● Problem to solve:
Of all the lines in this material, how many have the word "muxout"? Give only the number.
· · · ·
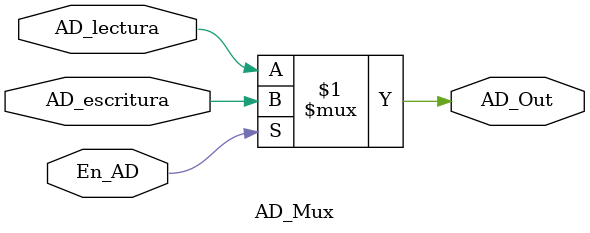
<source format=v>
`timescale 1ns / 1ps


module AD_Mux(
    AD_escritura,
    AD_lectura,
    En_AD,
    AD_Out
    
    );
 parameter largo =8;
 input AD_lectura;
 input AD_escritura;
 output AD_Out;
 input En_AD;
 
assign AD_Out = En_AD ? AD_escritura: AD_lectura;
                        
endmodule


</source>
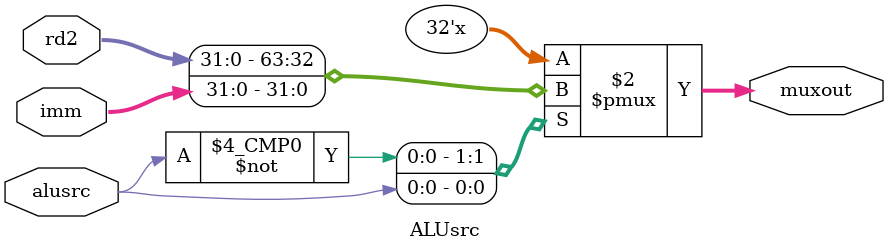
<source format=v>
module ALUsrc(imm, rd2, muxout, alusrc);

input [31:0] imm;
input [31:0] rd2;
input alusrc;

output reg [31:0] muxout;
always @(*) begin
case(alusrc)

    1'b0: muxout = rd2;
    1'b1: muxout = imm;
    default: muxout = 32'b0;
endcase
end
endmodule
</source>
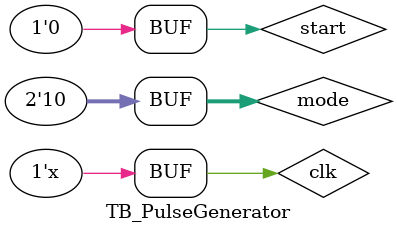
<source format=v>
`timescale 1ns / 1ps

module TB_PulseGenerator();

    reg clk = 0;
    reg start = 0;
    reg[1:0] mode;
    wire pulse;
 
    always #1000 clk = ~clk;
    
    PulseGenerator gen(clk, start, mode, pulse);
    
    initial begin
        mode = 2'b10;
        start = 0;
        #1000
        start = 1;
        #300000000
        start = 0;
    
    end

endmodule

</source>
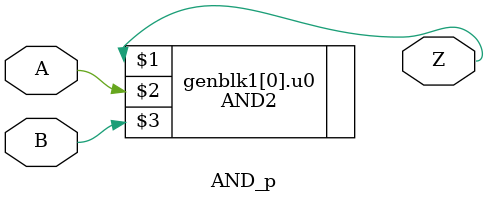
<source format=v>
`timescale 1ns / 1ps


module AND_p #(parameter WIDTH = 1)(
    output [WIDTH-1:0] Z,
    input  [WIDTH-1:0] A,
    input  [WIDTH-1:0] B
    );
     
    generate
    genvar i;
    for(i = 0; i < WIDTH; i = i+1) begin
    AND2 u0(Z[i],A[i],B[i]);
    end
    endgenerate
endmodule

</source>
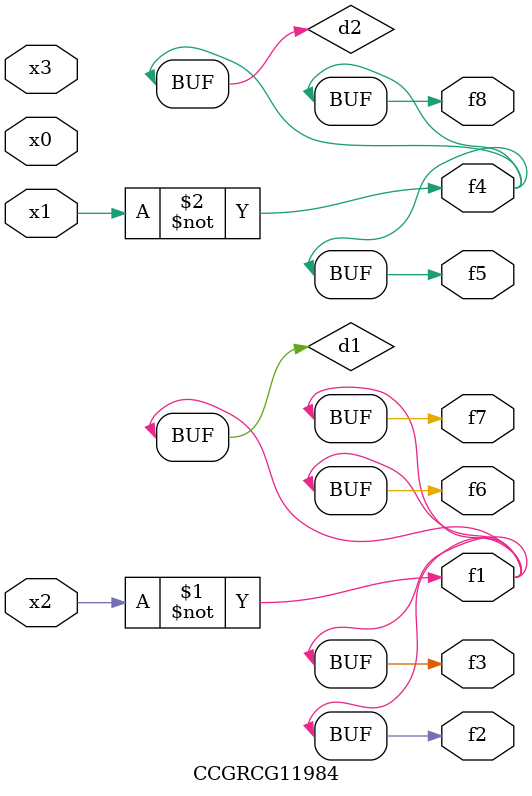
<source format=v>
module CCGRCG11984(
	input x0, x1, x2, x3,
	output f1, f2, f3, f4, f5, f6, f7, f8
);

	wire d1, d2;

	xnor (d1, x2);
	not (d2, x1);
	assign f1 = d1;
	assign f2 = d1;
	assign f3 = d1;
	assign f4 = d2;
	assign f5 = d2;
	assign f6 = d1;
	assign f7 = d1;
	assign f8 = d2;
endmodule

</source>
· · · ·
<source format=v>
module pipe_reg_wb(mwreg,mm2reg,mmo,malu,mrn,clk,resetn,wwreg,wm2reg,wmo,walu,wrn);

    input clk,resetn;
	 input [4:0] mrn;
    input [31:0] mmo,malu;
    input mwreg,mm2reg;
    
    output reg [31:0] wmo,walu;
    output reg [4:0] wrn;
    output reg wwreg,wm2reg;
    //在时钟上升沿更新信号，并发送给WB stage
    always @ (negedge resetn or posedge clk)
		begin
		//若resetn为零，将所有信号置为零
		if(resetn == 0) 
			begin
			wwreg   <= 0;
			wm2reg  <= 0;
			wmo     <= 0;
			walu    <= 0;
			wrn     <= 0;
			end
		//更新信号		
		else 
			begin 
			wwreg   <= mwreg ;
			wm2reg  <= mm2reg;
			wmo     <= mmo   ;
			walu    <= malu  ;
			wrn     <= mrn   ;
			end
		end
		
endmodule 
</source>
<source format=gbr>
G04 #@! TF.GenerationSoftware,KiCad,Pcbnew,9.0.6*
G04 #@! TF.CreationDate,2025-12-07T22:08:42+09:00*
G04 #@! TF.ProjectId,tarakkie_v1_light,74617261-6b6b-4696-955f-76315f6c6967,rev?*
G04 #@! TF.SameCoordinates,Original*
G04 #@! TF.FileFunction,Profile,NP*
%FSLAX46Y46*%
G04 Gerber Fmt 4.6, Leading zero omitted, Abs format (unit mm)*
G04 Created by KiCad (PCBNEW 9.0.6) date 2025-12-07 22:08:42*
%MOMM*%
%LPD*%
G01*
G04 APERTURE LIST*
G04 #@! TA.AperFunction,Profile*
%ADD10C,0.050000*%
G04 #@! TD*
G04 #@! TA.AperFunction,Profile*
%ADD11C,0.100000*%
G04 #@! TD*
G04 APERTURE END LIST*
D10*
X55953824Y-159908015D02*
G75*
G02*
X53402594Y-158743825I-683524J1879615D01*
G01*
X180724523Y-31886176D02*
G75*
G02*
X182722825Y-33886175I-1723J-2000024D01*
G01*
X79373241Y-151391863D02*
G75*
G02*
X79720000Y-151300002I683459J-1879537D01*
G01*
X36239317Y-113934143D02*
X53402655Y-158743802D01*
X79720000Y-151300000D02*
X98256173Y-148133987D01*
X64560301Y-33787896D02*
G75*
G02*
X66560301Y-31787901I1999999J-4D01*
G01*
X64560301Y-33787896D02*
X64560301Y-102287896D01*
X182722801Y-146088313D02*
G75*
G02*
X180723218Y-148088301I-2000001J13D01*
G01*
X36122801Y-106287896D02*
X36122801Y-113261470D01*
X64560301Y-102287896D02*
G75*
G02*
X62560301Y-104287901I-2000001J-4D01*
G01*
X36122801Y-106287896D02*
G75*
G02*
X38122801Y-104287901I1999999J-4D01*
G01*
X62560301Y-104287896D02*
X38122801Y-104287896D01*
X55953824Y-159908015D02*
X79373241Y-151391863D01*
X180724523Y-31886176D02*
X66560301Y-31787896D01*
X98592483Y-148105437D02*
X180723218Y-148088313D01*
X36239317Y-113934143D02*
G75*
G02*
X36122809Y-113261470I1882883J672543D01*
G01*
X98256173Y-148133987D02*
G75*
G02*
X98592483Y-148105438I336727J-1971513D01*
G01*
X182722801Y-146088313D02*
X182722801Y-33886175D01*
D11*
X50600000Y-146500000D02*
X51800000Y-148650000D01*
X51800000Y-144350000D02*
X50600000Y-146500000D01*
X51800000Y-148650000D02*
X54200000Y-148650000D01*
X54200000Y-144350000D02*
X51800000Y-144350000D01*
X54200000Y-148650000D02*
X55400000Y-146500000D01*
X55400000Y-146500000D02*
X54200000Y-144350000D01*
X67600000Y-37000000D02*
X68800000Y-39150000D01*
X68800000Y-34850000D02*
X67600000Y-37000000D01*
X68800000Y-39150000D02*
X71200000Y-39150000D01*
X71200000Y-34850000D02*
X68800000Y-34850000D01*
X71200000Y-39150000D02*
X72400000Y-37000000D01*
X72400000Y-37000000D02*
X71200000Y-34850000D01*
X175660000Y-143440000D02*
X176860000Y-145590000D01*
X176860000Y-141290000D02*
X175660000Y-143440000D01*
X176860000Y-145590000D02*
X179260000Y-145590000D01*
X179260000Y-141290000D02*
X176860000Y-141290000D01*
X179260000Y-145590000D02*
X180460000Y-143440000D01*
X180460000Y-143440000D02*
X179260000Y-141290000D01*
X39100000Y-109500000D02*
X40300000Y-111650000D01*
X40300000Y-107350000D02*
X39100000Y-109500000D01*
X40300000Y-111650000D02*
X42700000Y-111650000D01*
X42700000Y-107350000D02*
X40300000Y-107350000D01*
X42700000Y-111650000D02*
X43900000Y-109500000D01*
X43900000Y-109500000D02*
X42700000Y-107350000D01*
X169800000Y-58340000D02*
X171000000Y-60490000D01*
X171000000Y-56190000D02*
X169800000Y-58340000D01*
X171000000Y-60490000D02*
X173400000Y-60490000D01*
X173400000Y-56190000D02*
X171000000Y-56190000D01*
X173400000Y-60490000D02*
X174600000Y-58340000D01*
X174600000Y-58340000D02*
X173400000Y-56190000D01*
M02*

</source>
· · · ·
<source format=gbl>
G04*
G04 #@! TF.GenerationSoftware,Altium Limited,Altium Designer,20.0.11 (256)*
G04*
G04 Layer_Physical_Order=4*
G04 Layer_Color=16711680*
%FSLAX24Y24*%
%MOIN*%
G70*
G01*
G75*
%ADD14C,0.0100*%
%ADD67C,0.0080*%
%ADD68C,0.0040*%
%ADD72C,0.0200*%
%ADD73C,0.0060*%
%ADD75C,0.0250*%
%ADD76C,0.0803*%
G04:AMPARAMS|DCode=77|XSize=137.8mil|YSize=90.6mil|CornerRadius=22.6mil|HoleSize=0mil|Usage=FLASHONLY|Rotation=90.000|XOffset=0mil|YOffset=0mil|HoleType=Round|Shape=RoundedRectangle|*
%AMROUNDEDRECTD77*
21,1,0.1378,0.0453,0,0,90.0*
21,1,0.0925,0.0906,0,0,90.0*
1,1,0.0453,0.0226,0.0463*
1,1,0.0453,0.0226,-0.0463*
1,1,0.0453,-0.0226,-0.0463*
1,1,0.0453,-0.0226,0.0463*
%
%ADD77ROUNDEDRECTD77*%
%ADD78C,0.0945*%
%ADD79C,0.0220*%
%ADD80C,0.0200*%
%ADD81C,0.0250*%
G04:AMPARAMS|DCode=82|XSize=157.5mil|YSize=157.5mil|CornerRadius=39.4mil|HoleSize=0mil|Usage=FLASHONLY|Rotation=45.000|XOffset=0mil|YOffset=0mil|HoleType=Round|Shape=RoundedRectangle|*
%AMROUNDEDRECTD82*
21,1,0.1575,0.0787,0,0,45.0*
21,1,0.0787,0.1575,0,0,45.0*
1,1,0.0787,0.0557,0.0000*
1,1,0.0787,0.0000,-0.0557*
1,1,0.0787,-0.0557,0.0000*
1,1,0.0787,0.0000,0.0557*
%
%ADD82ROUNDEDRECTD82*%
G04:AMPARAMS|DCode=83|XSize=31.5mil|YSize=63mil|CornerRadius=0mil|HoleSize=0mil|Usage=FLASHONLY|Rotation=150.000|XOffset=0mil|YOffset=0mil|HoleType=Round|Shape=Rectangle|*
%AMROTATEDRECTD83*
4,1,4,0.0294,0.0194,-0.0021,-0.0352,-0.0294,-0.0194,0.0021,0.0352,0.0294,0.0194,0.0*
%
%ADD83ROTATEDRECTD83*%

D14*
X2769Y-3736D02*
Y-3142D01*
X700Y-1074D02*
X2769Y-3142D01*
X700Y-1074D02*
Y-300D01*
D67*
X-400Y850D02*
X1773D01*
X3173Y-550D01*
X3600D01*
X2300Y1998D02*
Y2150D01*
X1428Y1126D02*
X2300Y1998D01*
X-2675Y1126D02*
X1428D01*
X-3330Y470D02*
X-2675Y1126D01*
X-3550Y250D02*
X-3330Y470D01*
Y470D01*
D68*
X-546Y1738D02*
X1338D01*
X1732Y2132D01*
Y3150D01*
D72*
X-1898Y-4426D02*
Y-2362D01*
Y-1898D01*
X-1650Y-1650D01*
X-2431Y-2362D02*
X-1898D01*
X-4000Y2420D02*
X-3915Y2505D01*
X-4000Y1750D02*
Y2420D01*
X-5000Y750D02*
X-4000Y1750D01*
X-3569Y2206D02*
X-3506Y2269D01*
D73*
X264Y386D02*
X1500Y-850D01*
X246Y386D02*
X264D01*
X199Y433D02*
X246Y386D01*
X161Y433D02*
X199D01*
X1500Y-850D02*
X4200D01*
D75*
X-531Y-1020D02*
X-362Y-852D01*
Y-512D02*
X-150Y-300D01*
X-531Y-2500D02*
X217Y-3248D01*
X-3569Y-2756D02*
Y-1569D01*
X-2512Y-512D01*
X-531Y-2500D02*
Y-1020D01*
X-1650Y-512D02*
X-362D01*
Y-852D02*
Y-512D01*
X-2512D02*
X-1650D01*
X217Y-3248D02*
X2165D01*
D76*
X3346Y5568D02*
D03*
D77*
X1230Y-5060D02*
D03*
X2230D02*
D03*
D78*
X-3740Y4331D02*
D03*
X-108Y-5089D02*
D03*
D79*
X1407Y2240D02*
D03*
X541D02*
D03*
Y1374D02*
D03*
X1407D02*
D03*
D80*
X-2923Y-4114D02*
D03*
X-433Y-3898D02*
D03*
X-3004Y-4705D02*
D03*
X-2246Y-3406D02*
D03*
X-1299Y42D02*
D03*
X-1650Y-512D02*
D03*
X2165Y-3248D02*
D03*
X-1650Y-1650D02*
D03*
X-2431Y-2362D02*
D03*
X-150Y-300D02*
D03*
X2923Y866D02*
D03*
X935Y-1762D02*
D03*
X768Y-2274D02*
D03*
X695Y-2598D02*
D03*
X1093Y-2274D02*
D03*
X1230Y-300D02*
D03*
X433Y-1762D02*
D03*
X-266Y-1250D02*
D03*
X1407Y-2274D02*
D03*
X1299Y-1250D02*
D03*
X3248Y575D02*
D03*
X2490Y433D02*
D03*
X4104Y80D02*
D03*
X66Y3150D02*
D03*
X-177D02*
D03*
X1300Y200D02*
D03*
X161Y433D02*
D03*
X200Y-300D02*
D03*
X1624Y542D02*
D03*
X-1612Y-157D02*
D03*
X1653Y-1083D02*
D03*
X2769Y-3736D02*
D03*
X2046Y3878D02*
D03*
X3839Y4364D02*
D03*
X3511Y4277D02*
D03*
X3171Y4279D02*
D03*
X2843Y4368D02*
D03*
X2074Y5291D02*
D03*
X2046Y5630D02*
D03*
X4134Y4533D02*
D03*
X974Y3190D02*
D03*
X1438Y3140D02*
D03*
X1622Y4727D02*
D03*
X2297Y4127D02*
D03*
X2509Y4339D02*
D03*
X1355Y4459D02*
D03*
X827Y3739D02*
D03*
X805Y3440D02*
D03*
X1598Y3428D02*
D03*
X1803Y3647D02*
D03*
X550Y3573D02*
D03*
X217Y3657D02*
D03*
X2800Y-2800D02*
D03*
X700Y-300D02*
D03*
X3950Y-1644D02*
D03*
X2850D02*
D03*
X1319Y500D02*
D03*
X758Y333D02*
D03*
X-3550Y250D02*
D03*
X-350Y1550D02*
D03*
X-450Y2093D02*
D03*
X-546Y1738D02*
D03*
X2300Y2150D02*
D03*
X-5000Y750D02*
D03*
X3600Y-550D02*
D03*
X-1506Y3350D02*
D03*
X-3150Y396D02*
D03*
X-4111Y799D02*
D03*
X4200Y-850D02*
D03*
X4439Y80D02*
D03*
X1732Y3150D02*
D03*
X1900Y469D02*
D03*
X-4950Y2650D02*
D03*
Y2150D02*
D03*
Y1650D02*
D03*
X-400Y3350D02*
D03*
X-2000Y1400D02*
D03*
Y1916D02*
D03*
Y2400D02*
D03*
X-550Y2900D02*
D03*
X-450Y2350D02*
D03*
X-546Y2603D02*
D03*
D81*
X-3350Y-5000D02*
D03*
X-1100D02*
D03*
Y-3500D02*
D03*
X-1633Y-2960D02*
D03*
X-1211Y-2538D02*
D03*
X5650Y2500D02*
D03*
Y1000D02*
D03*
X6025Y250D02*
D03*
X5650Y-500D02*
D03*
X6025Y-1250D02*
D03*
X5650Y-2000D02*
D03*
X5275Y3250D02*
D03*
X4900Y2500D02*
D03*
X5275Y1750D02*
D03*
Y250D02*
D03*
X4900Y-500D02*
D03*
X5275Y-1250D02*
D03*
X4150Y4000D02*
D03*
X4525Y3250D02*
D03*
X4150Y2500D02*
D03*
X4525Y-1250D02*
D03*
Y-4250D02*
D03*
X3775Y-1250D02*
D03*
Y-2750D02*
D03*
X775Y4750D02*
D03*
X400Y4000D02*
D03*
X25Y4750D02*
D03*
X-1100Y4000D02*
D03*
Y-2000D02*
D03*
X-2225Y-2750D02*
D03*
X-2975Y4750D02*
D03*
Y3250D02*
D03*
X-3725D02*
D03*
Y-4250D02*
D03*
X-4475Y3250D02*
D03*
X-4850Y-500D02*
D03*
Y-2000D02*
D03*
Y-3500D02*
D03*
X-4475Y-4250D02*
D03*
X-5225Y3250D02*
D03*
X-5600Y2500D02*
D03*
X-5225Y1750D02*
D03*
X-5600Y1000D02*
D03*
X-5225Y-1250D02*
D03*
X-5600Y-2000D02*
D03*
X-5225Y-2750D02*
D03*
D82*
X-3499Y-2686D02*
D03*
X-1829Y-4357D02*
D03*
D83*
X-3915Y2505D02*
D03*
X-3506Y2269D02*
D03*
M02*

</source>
· · · ·
● Answer to the problem:
5